Il y a quelques mois, déjà, ma mère est parti vivre dans une maison de retraite. Ce départ nécessaire mais précipité a été comme un déracinement pour elle, bien sûr, mais aussi pour nous tous …

Je me souviens avoir franchis le seuil de la porte d'entrée de la ferme familiale quelques jours après son départ que l'on savait sans retour.
Le silence présent qui y régnait était lourd comme un deuil après l'annonce d'une mauvaise nouvelle.


Dans ces lieux vidés de toute présence, l'écho de ma voix ne me mettait pas bien à l'aise.
Le poids des années passées dans cette maison, la maison de mon enfance m’oppressaient et j'avais du mal à respirer avec sérénité.
Des années passées ici et puis, un à un, les enfants sont partis. Maintenant que ma mère a parti avec sa valise, j'ai comme le sentiment d'avoir oublié quelqu'un.
Ces remords qui étreignent me font penser que l'on est parti en laissant notre maison seule et orpheline ...


La visite de chaque pièce n'a fait que confirmé ce que je ressentais alors …
Il y a là partout présent, comme par flash, des souvenirs à foison …
Des objets achetés ou offerts, des émotions. Des images, des scènes qui se bousculent devant moi et des frissons …


Ici, un pense-bête, là un agenda et des provisions pour le quotidien, pour continuer à vivre à la maison, chasser les idées noires et pour tenir bon et rester dans son chez soi …
Il n'y avait plus de consigne sur le frigo, plus d'odeur de cuisine à apprécier ni de rire dans notre maison. Non. Des factures anciennes trônaient sur le buffet, les derniers journaux reçus trainaient sur la table. Un vécu et des vies maintenant dispersées …
Je ne savais que penser, seulement ressentir et éprouver malgré moi cette nostalgie du passé qui voudrait pourtant se conjuguer, demain, à l'imparfait …


Devant moi, l'horloge de la cuisine continuait de tourner.
Tel un cerbère, il veille ainsi à témoigner de notre passé et de notre vie de famille. Le temps, lui, nous envisage, comme toujours, et les objets, eux, venaient me dévisager.
Même les couverts se désespéraient de ne pas prendre leur service. Pourquoi vous nous laissez seuls et inquiets ? Pourquoi ?
Évidemment, ces instants étaient, pour moi, longs et pénibles ; je n'osais pas les regarder car j'avais, moi aussi, pour eux comme de l'affection ...

Je ne sais pas s'ils savaient alors ce qu'ils allaient devenir. J'appréhende déjà leur peine et leur tristesse quand ils vont devoir être séparé et vendu dans un vide-grenier.

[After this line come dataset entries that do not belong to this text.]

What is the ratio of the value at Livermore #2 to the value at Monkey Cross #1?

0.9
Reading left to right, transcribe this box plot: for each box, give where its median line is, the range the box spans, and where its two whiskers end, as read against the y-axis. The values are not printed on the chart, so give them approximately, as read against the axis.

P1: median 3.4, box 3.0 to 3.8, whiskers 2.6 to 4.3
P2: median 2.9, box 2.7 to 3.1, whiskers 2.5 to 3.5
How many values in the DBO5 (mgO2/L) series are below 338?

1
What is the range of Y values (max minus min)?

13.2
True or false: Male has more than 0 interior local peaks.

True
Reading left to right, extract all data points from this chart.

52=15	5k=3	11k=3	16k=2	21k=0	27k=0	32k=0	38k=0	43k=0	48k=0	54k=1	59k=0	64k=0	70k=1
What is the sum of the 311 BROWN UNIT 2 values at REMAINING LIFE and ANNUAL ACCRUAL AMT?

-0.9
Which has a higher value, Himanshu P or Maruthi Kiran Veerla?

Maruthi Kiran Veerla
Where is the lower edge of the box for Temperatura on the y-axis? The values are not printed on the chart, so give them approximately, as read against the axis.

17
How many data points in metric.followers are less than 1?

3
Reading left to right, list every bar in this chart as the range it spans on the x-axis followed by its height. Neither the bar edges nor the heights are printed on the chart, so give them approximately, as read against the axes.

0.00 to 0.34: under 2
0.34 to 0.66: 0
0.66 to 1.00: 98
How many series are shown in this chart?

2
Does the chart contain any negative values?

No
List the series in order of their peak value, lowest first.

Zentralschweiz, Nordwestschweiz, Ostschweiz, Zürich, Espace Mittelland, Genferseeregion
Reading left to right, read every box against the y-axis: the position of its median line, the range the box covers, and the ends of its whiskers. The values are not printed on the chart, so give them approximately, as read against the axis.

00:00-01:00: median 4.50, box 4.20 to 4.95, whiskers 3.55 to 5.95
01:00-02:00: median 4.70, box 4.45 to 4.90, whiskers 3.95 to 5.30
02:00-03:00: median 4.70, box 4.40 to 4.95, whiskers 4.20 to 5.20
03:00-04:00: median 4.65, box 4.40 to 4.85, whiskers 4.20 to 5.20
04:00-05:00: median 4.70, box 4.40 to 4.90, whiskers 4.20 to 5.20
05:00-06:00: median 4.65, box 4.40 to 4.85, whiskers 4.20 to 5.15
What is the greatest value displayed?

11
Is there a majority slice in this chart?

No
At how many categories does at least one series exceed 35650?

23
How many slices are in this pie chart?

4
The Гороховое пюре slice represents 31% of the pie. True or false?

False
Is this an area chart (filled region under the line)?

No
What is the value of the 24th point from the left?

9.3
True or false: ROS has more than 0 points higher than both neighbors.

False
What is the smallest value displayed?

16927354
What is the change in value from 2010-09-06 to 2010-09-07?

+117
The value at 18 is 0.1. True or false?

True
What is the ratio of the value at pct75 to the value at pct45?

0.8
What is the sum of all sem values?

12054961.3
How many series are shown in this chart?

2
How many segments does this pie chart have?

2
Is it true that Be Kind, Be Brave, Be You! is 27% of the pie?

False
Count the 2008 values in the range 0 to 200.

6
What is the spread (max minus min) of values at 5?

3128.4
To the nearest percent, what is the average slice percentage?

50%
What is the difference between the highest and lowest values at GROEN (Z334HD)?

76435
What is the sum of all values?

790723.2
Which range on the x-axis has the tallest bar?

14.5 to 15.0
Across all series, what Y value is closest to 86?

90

Pourtant, ce jour là comme les jours qui ont suivi, il a fallut se quitter et se dire en revoir sur la pas de la porte avant de tourner la clé.
Les mois ont passé et rien n'avaient vraiment changé dans la maison.

Il y a quelques temps pourtant, les visites d'un notaires et d'agents immobiliers sont venu rompre la monotonie ambiante.
Moi, je ne savais toujours pas comment tourner la page, renier le passé pour écrire un hypothétique futur, ailleurs loin d'ici ...


Partir demain et ne plus se retourner pour essayer d'envisager la séparation ... A dire vrai, je l'avais déjà fait puisque j'habite là-bas, dans la grande ville, depuis un bon moment.
Et pourtant, mes pensées, mes souvenirs sont toujours là dans les murs de cette maison. Cette maison qui, m'a aidé à me construire, pierre après pierre, pour devenir ce que je suis aujourd'hui et ça, oui ça, je ne pourrais jamais le renier ni l'oublier.